** Opening Entries supplied block **
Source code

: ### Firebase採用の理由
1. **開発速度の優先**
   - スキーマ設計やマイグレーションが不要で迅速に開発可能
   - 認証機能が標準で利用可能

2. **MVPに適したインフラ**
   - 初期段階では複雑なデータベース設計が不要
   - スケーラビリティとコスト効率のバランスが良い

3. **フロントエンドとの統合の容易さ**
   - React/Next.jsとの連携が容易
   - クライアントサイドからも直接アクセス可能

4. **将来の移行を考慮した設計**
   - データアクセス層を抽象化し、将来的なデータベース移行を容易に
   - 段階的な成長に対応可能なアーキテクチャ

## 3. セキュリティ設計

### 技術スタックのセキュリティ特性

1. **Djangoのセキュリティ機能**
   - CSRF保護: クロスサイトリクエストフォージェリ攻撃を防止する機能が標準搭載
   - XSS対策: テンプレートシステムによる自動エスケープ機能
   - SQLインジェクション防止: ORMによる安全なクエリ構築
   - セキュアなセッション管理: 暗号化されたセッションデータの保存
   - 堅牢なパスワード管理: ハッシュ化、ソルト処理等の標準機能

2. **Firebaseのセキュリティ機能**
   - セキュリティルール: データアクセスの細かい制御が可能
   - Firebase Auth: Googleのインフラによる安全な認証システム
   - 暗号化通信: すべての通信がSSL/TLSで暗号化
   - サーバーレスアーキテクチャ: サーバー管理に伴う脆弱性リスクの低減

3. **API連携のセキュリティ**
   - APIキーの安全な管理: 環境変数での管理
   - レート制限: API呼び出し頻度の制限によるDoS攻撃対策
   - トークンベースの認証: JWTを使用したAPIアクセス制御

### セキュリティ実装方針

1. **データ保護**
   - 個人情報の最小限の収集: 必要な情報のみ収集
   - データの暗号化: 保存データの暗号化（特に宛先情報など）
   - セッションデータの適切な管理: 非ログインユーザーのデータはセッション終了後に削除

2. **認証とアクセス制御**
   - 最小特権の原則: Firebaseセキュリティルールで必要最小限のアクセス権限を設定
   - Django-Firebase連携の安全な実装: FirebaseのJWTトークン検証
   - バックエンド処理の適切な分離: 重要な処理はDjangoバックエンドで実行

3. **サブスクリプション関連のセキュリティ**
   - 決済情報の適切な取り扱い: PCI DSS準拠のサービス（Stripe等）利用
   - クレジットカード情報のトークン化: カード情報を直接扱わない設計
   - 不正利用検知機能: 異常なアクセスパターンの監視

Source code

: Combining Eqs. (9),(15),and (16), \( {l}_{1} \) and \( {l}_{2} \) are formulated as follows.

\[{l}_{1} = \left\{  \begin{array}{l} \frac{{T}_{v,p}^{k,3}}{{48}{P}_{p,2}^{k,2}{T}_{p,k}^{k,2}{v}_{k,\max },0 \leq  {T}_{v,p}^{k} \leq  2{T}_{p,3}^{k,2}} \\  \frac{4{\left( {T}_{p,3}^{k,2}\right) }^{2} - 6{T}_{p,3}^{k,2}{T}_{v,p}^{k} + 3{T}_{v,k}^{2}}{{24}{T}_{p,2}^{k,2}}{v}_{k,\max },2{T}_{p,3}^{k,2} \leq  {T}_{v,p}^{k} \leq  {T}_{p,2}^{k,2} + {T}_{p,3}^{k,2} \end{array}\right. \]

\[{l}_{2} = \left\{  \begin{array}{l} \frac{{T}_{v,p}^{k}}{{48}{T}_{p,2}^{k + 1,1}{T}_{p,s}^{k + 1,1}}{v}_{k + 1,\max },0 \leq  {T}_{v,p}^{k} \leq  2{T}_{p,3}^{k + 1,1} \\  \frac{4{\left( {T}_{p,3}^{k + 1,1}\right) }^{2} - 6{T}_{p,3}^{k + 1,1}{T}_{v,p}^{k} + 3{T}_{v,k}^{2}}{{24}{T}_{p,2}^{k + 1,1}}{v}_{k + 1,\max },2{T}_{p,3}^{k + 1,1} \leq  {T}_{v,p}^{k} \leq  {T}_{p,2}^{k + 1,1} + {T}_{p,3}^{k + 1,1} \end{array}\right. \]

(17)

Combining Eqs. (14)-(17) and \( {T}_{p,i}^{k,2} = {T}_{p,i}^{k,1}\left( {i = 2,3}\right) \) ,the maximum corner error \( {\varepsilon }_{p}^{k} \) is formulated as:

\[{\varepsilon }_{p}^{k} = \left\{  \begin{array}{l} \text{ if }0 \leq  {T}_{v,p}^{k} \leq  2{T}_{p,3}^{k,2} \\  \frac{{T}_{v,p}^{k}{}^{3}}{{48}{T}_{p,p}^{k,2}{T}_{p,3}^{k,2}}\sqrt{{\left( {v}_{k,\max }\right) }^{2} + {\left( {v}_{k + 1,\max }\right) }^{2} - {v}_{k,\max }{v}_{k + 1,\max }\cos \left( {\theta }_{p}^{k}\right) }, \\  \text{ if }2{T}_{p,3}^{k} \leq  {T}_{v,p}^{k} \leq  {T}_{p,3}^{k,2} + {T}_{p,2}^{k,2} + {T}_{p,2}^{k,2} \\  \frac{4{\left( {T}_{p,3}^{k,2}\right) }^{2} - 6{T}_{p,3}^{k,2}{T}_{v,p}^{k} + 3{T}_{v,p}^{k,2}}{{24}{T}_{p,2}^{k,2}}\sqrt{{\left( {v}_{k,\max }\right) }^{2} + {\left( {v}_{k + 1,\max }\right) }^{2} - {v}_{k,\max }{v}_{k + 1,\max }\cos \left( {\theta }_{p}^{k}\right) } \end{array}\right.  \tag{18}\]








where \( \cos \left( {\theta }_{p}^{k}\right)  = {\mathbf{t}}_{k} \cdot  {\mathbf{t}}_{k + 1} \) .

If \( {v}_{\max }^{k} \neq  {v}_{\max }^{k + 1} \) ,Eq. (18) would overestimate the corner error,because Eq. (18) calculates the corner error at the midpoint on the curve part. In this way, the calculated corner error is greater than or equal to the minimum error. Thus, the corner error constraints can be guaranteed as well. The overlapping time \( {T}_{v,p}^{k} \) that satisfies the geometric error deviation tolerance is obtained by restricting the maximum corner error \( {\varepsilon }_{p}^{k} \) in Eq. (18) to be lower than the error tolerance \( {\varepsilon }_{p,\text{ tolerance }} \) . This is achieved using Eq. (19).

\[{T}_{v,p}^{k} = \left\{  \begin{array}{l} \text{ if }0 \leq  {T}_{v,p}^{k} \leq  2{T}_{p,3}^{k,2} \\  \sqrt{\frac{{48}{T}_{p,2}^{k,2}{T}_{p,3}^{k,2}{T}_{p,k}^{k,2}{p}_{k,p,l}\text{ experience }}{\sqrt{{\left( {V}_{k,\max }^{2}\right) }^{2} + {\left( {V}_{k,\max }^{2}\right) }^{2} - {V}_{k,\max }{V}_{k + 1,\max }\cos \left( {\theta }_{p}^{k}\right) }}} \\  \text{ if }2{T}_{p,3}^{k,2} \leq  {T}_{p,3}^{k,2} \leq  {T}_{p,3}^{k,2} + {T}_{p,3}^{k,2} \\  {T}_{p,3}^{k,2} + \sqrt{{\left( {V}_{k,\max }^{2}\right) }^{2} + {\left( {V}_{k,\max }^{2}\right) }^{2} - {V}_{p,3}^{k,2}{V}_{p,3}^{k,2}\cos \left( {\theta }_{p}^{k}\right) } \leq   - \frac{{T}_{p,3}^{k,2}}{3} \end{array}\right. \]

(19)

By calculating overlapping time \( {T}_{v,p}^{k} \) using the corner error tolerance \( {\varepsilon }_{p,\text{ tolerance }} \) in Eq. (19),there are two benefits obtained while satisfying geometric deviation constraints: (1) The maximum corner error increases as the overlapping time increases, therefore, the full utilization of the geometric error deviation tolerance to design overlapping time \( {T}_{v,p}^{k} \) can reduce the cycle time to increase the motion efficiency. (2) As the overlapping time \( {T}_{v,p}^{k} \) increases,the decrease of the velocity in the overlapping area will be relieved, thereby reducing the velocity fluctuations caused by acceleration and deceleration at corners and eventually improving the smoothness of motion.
** Closing Entries supplied block **
▶ Your objective
Rewrite the data between the line holding "### 技術スタックのセキュリティ特性" and the line holding "- 堅牢なパスワード管理: ハッシュ化、ソルト処理等の標準機能", inclusive, as a Markdown table with the columns Row and Line, leaving out blank lines.

▶ Problem solution
| Row | Line |
|---|---|
| 1 | ### 技術スタックのセキュリティ特性 |
| 2 | 1. **Djangoのセキュリティ機能** |
| 3 |    - CSRF保護: クロスサイトリクエストフォージェリ攻撃を防止する機能が標準搭載 |
| 4 |    - XSS対策: テンプレートシステムによる自動エスケープ機能 |
| 5 |    - SQLインジェクション防止: ORMによる安全なクエリ構築 |
| 6 |    - セキュアなセッション管理: 暗号化されたセッションデータの保存 |
| 7 |    - 堅牢なパスワード管理: ハッシュ化、ソルト処理等の標準機能 |